— А сам как охотником стал? — перебил Тимоха.
— Да в ту же зиму. Набрался мешок заячьих шкурок, несколько норок да соболей. Словились они по случайности на приманки моими мальчонками. Мне за тот мех и ружье дали, и патроны. И пороху, и дроби. В одночасье показали, как гильзы заряжать. Я и пошел в тайгу, помолившись. Куда деваться было? В тот же день оленя уложил. Кое-как доволок его до своих. На другой день — тоже. А мужики и рады. Мол, ты, Николай, везучий. Будь кормильцем для всех. А мы тебе дом поставим. И верно.

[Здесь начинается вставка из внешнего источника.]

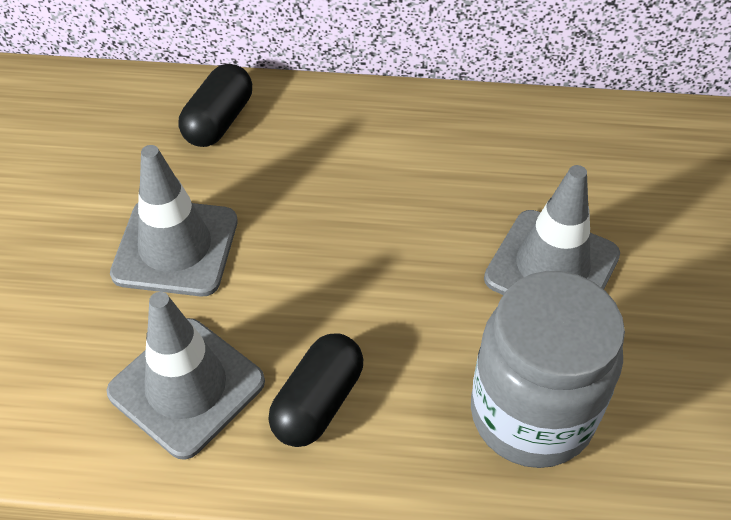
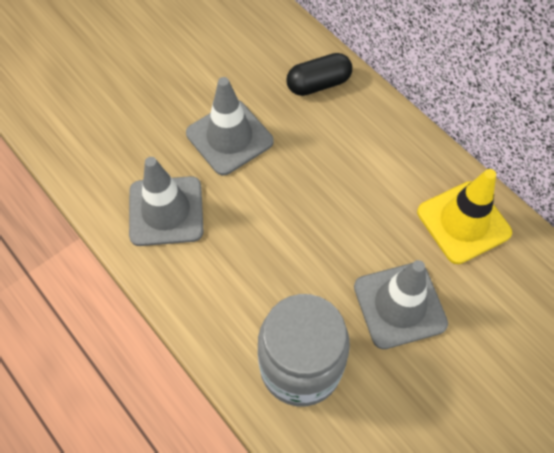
camera: 45 degrees right, 10 degrees up
black capsule [268,333,363,447] -> none
none -> yellow traffic cone [417,169,512,264]

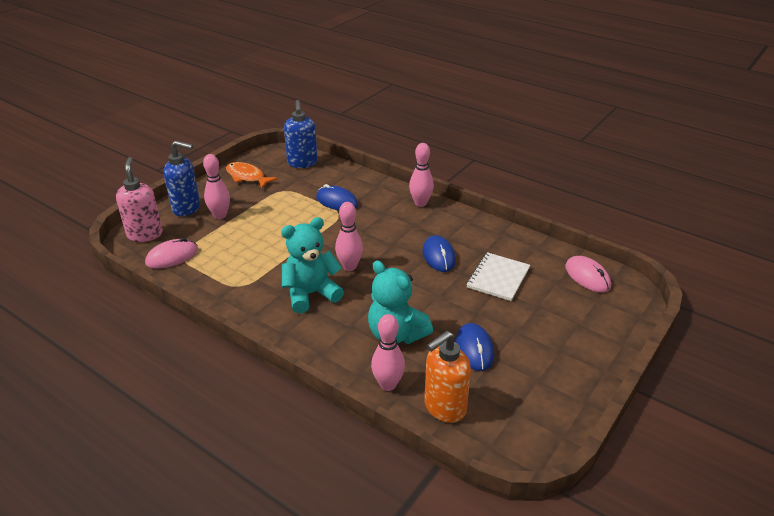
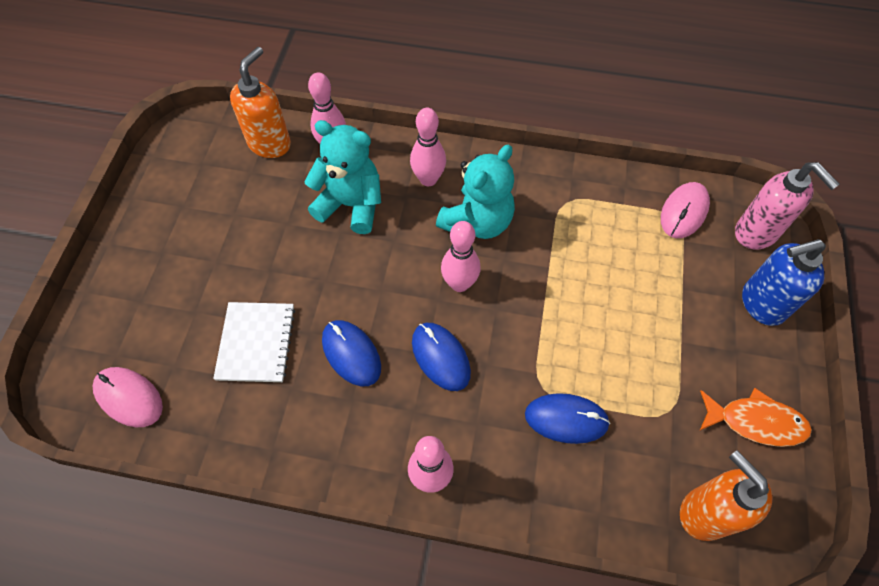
camera: 155 degrees right, 25 degrees up
pink bowling pin [203,154,230,219] -> pink bowling pin moved to [410,108,446,186]
blue soap dispenser [284,100,318,168] -> orange soap dispenser [680,450,773,541]
blue mouse [456,323,494,371] -> blue mouse moved to [412,323,471,391]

Я раньше всех семью в дом привел. Но
всякий день о жратве думал. И Бог миловал, не голодали люди. Науку эту сам одолел, никто не помогал, не подсказывал.
— А медведя бить приходилось?
— Боле сорока завалил.
— Боялся?
— Уже опосля. Когда уложишь. Особо первых… Одного с испугу загробил. Самого первого. Тот малину обирал. И на беду шибко близко ко мне подошел. Не учуял. Ветер от него на меня дул. Так чуть не столкнулись задницами. Я его — в упор. Он и рухнул почти в ноги. Бабы наши, почитай, две недели котлетами всех кормили. Мужики на сытое пузо веселей дома строили. К зиме половина наших крышу над головой имела. А остальные — в землянках. Их бабы с детьми копали. Потом на погреба их пустили. К весне все в дома вошли. Полагаться было не на кого. Нас туда не жить, подыхать свезли. А мы живучие оказались. Я ить не только кормил, а, сдавая мех, харчи получал, мануфактуру. Потом и скотину дали. Лошадь да коровенку, подсвинка, цыплят. Так оно и получился — свой хутор. Большой, несуразный, шумный. Но жили дружно. Как одна семья. Ни воровства, ни распутства не было промеж нас.
— И все раскулаченные были?
— До единого. Все хозяевами были. За это и выслали.
— Вот гад! А меня, наоборот, за то, что ни черта не имел, посадили. За бродяжничество. Я от отца сбежал, чтобы по нечаянности меня не пропил. Ну и попутали. Я не сознался, что родителя имею. Круглым сиротой назвался. Меня — в приют. Я смылся. Опять поймали. Пронюхали, что я хлеб тыздил в приюте. И сбывал его. На курево. Меня за задницу и, как вора, в тюрягу. Дали больше, чем самому в то время было. Хотели поначалу под Архангельск отправить, но потом не понравился я кому-то из мусоров и отправили по этапу на Урал…
— Отец хватился тебя?
— Не знаю. Я с ним больше уже не виделся, — ответил Тимка.
— Один раз судимый был?
— Кой черт! Стоило начать. Это тоже сродни охоте. Чем дальше, тем азартнее. И тоже не знаешь, какой навар сорвешь. Бывало, за одну ночь на год кентам дышать хватало. А случалось, за день всю «малину» мусора брали. И тогда — всему крышка.
— А на что с ворами связался? — глянул дед на Тимоху по- детски чисто, наивно.
— Как так на что? Я ж как вор загремел. К ворам и попал. Они и в ходке легче других дышат и на пахоту не ходят. Их работяги кормят. Это уж нынче все вкалывают. Даже законники. Раньше они много зон держали. И ворам в них легко было…
Дед крутнул головой, вздохнул тяжело:
— Так и было, Тимка! С одной стороны власти обижали, с другой — от вас житья не было. И многим мужикам вы век укоротили. А спроси — за что?
— Э-э, дядь Коль, извечный вопрос. Я тоже, когда впервые загремел, не понимал, за что. И сколько таких, как я, вместе со мной отбывали! Видно, за наивность, — отвернулся Тимоха.
— Наивность — сестра душевной чистоты. На это — не сетуй, Тимка. Плохо, когда в человеке, кроме зла, ничего не осталось.
— А зачем добрым быть? Вон я старуху пожалел и чуть не сел. Ты — зверя пожалеешь, а он тебя схавает за милу душу.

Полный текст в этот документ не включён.